Municipales 2026 - Alexandra Masson, députée RN et candidate à la mairie de Menton, fait de la lutte contre la délinquance l’un des principaux axes de sa campagne. Effectifs de policiers en hausse, vidéoprotection renforcée, « Allô Menton » 24/7, brigades (maritime, cynophile, VTT), arrêté anti-mendicité… Dans Menton-Presse, elle détaille ses mesures, et révèle l’identité de l’expert qui deviendrait son adjoint délégué à la sécurité.
Menton-Presse : Certains Mentonnais disent : « la sécurité, ce n’est pas vraiment un sujet, on est plutôt épargnés. » Qu’est-ce que cela vous inspire ?
Alexandra Masson : Menton est une ville géographiquement très complexe. Sur les hauts de Garavan, en haut de l’Annonciade, si vous descendez peu en ville, vous ne serez pas forcément confronté au sentiment d’insécurité. En revanche, sur la bande littorale, en centre-ville, près de la frontière, c’est autre chose.

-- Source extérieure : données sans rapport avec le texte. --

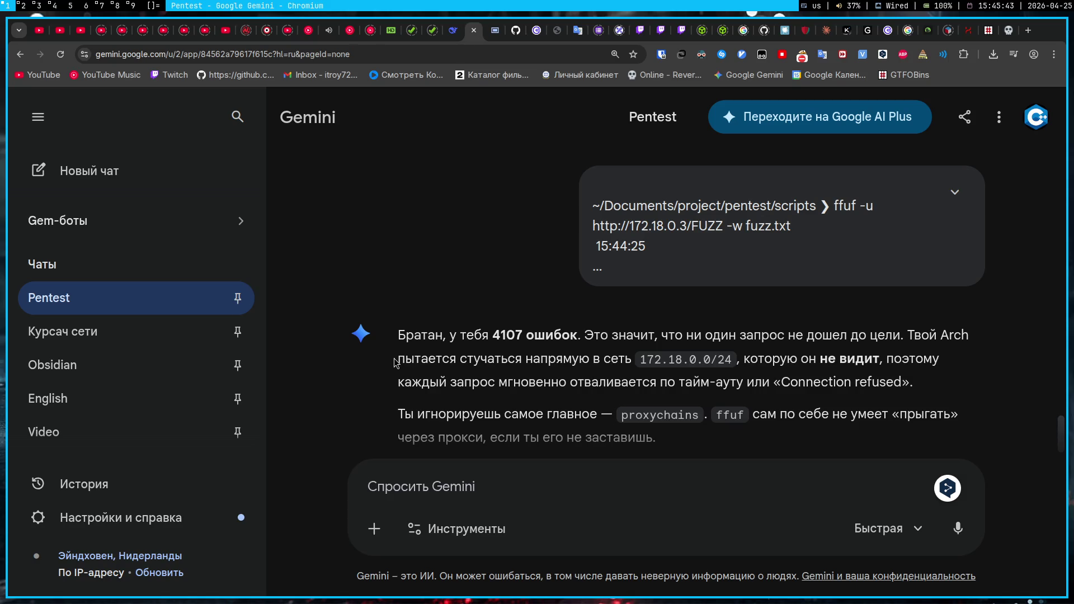
scroll(395, 362, down, 5)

On est sur des délits, pas seulement de l’incivisme. On constate une augmentation par quatre des agressions physiques sur les cinq dernières années. Menton n’est pas Nice, l’augmentation est moins forte, mais quand on part d’une ville où il y avait très peu de délinquance, et que l’on voit cette vague augmenter, la réalité est plus forte.

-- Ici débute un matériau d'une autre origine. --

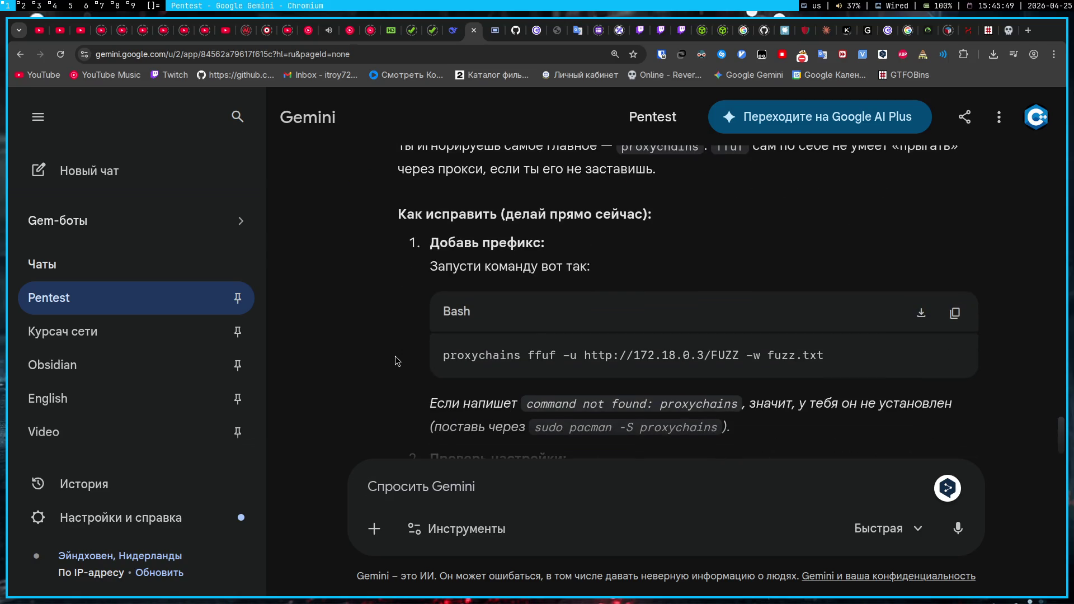
click(971, 314)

Il y a une forme de déconnexion d’une part de la population, selon les quartiers ?
Nous avons l’une des circonscriptions de France avec le plus grand décalage en termes de revenus. Il ne faut pas oublier qu’il y a plus de 11 % de personnes qui vivent dans des logements sociaux, 800 personnes en attente, et beaucoup de retraités avec un petit pouvoir d’achat. Le sentiment d’insécurité fait partie de leur souffrance.

Qui avez-vous choisi pour être votre « monsieur sécurité » ?

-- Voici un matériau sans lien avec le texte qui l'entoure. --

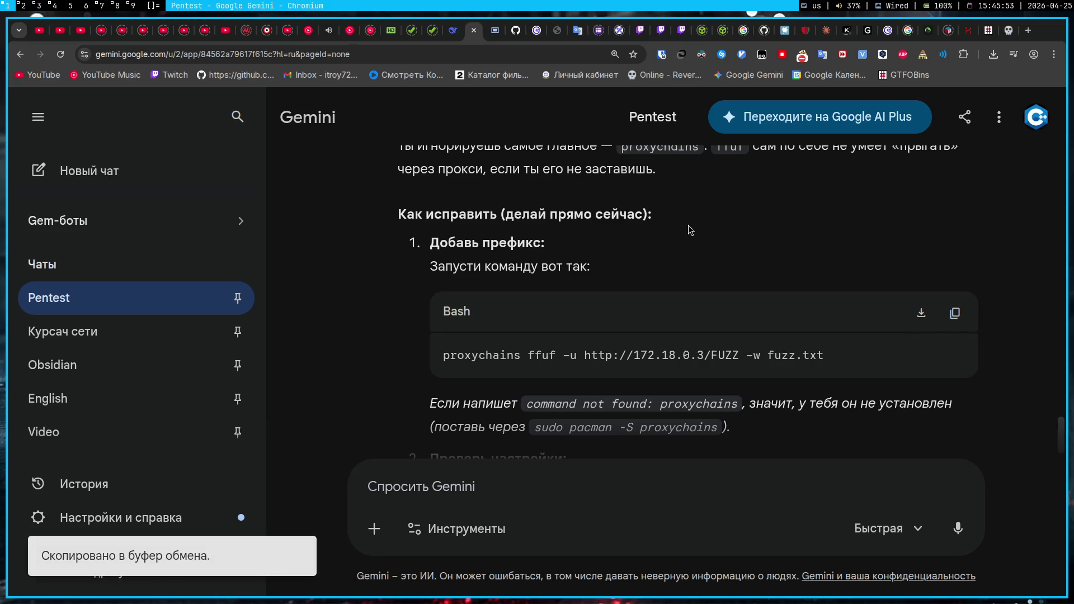
key(super+3)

Richard Miquelis sera sur ma liste, pour devenir mon adjoint si je suis élue. Ancien commissaire divisionnaire, il a dirigé les commissariats de Menton, Fort-de-France, Antibes et Avignon. C’est un Mentonnais, issu d’une vieille famille de notre territoire. Il est également Chevalier de l’ordre du Mérite et titulaire de la médaille d’honneur de la police nationale.
Quelles seraient vos priorités ?
D’abord c’est une augmentation des effectifs de la police municipale à hauteur de 80 % sur le mandat (34 personnes actuellement). On veut « plus de bleu dans la rue ». Ensuite, il y a un gros chantier au niveau de la vidéoprotection. Il manque plus de 100 caméras en ville. Elles sont vieillissantes, très peu ont été installées ces dernières années. Autour de 150 à 160 objectifs. Il va falloir faire mieux !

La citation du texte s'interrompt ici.